Once upon a time, a wise man called Absolom lived in the Kingdom of Fiath. He was so wise that he was always right. He never erred and the people made him the high priest and supreme judge of Fiath. He was a perfect priest and undeviating judge, but he was also impatient. He never explained his point of view, nor justified his judgments. Whenever someone inquired about a judgment or opinion, he responded: “I don’t have time for this,” and had the inquirer beheaded.
People didn’t like the beheadings, but it was too late, They could not dispose of Absolom because he was the most powerful man in the kingdom. Also, Absolom was always right, his judgments were just, and the kingdom was at peace. Absolom was very old and his days numbered, so people maintained their patience and kept their mouths shut.
One day, a young monk, just shy of seventeen years, failed to understand an instruction. When he asked for clarification, Absolom misunderstood and the poor lad lost his head the very same day.
In the evening, the vice priest visited Absolom in the main temple. “Supreme Wisenheimer,” he said, “I know that I may lose my head today, but I shall talk to you. I have served you all my life and never questioned your judgments and opinions. I won’t do it today, but I need to bring something to your attention.”
“What is it, vice priest?” Absolom had finished his dinner and was enjoying an excellent wine. He was a little more patient than usual.
“Today you had a young monk beheaded who was just seeking understanding.”
“He didn’t question me?” Absolom looked up, his eyes widened.
“I don’t think so.”
“That’s very regrettable. Please take care of his family, will you? Give them anything they ask for.”

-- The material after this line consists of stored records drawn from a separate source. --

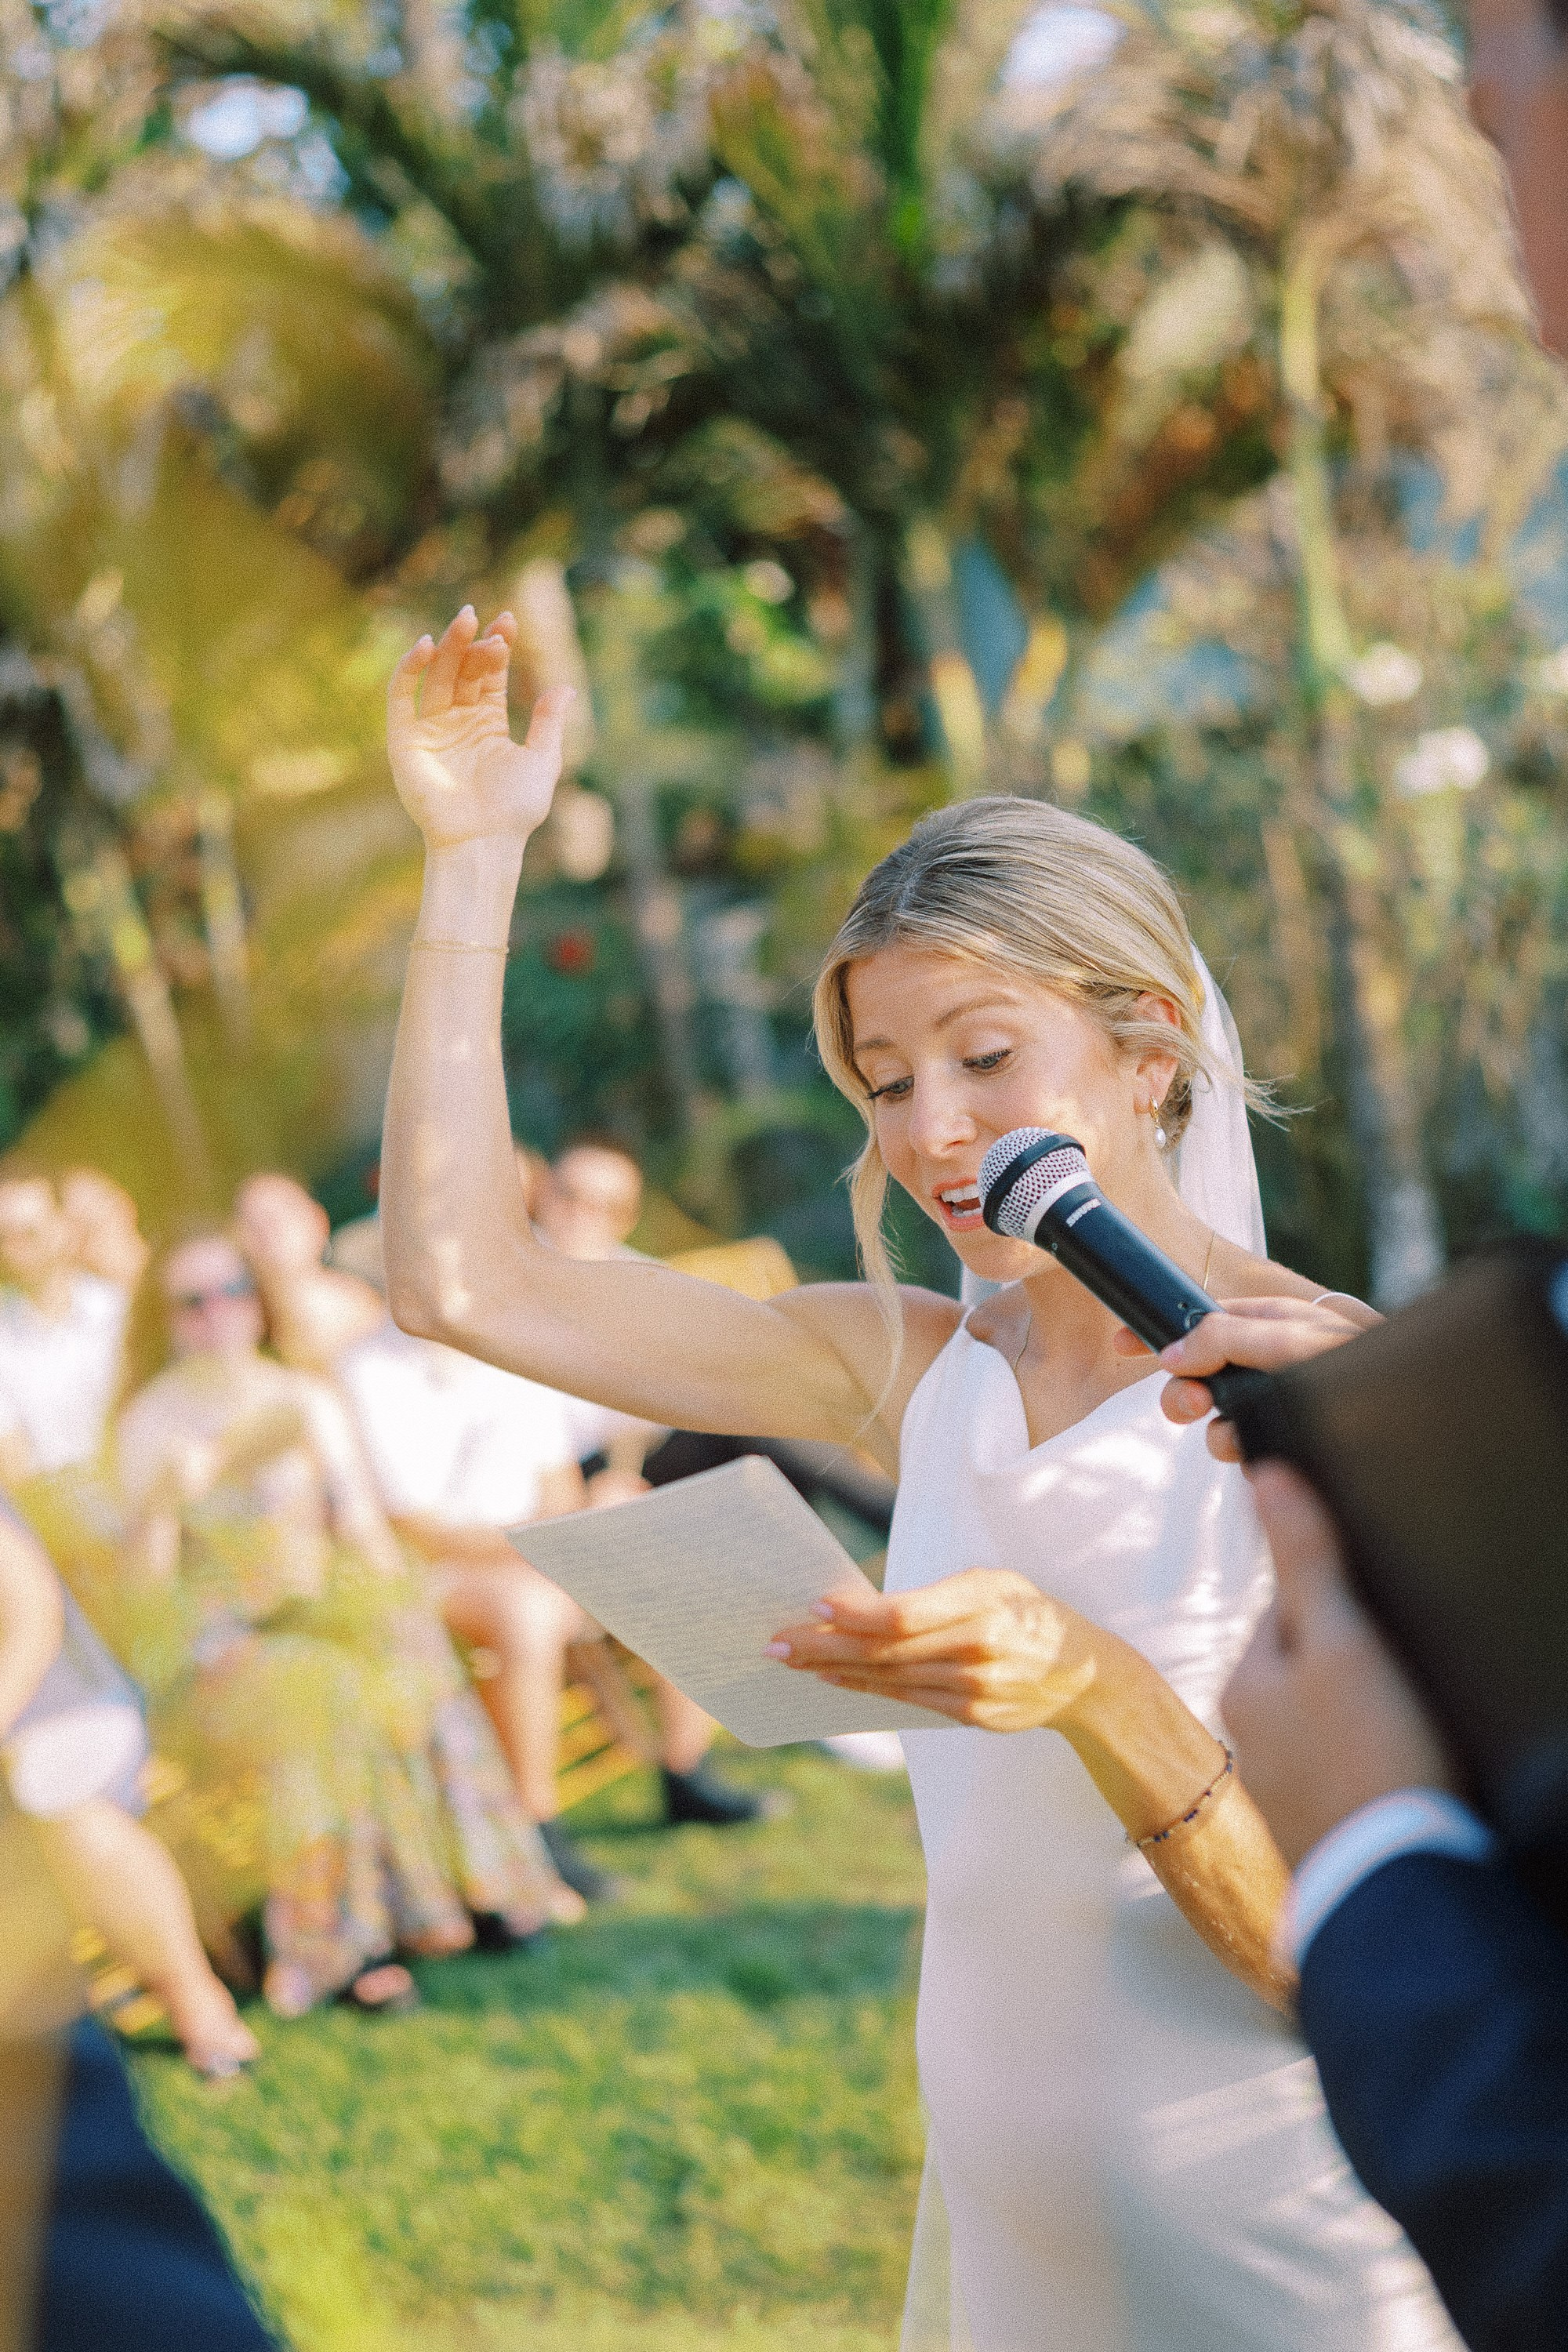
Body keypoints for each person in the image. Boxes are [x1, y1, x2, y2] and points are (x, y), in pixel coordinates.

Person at [379, 612, 1460, 2352]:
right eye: (886, 1084)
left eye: (981, 1058)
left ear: (1148, 1053)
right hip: (1011, 2225)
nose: (930, 1131)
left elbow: (1374, 1965)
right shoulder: (908, 1370)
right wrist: (470, 857)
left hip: (1283, 2236)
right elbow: (458, 1282)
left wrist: (1090, 1689)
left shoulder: (1333, 1388)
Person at [40, 1229, 574, 2018]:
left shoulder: (303, 1398)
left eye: (233, 1293)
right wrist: (163, 1501)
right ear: (166, 1319)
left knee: (410, 1647)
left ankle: (478, 1886)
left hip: (314, 1610)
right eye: (193, 1303)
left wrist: (386, 1597)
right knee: (319, 1689)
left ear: (257, 1302)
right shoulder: (149, 1423)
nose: (217, 1316)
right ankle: (345, 1947)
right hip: (214, 1646)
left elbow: (360, 1533)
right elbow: (145, 1605)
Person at [0, 1178, 134, 1489]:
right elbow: (12, 1464)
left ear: (65, 1228)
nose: (16, 1248)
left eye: (29, 1232)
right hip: (52, 1507)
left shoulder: (120, 1311)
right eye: (5, 1236)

“I will, High Priest. But that wasn’t the reason I wanted to talk to you.”
“What else is there?”
“You are always right, but what if…?” he kneads his hands.
“Speak your mind!”
“Your days are numbered. What will become us when you’re gone? I mean, nobody knows what is right and wrong. You never explained anything. The wisdom of right and wrong will die with you.”

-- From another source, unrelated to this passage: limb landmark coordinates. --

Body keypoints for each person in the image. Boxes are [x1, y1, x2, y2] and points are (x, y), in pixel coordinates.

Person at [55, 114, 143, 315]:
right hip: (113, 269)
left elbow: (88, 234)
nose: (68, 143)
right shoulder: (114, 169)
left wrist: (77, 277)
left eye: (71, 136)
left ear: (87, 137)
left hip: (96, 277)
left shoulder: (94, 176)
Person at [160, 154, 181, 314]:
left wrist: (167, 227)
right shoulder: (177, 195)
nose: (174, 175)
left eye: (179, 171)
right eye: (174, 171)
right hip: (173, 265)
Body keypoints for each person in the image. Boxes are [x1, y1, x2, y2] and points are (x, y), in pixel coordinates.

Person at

“Hmm … you have a point there,” Absolom mumbled and turned silent. The vice priest excused himself. Absolom emptied his glass of wine and went to the library. He stayed there all night, wondering how close death was and what the future of his kingdom should be.

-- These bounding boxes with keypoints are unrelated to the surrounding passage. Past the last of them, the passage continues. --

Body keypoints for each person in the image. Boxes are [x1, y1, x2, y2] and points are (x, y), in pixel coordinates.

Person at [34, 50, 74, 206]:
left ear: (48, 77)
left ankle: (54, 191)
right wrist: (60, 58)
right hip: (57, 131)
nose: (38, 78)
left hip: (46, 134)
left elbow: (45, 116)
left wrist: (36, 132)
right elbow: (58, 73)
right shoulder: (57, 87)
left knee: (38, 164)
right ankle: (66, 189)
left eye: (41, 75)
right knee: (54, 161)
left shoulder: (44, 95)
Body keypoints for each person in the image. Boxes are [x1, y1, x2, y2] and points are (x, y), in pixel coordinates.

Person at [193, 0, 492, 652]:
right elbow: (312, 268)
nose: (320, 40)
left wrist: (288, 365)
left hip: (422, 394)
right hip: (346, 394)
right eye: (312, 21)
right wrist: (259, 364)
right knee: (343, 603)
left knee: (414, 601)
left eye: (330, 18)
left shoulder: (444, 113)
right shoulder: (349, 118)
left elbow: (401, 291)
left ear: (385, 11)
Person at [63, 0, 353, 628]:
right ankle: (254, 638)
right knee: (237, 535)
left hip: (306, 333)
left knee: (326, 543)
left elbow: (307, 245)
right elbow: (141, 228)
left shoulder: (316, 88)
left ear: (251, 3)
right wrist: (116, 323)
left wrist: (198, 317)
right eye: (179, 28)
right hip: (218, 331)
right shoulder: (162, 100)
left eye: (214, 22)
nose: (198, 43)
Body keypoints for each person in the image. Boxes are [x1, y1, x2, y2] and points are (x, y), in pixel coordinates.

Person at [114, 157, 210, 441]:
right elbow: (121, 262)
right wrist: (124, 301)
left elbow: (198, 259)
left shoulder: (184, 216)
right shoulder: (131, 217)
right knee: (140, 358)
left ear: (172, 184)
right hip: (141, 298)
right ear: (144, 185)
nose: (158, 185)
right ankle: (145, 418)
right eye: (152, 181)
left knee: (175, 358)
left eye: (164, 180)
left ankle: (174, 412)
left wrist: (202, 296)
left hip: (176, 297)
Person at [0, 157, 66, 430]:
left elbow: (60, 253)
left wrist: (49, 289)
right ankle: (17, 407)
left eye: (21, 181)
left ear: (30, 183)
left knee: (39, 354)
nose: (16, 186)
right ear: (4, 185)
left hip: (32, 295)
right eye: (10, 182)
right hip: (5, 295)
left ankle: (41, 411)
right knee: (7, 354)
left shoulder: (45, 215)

In the morning, he called the vice priest.
“What can I do for you?” the vice priest asked.
“I retire. Now you are the high priest and supreme judge,” Absolom declared.
“Why? I am not wise enough.”
“If I reconsider I have to behead you, since you question my decision.”
“I accept.” The vice priest replied quickly. What will you do?”
“I will dedicate the coming weeks to write a book, so that when I’m gone, you and the other people will know what’s right and wrong.”
And so, the High Priest locked himself in his chamber and wrote a book. In that book, he put what is right and what is wrong. It became known as the 101 Commandments. Absolom did not eat nor sleep until he finished the book. Then, he laid down on his bed and died.
People called the 101 Commandments the book of books, and erected a memorial for Absolom. As as all books, the 101 Commandments bore the author’s spirit, and it neither explained its point of view, nor justified its judgments. And though Absolom had long since died, all people who questioned the book were beheaded. And their number became legion.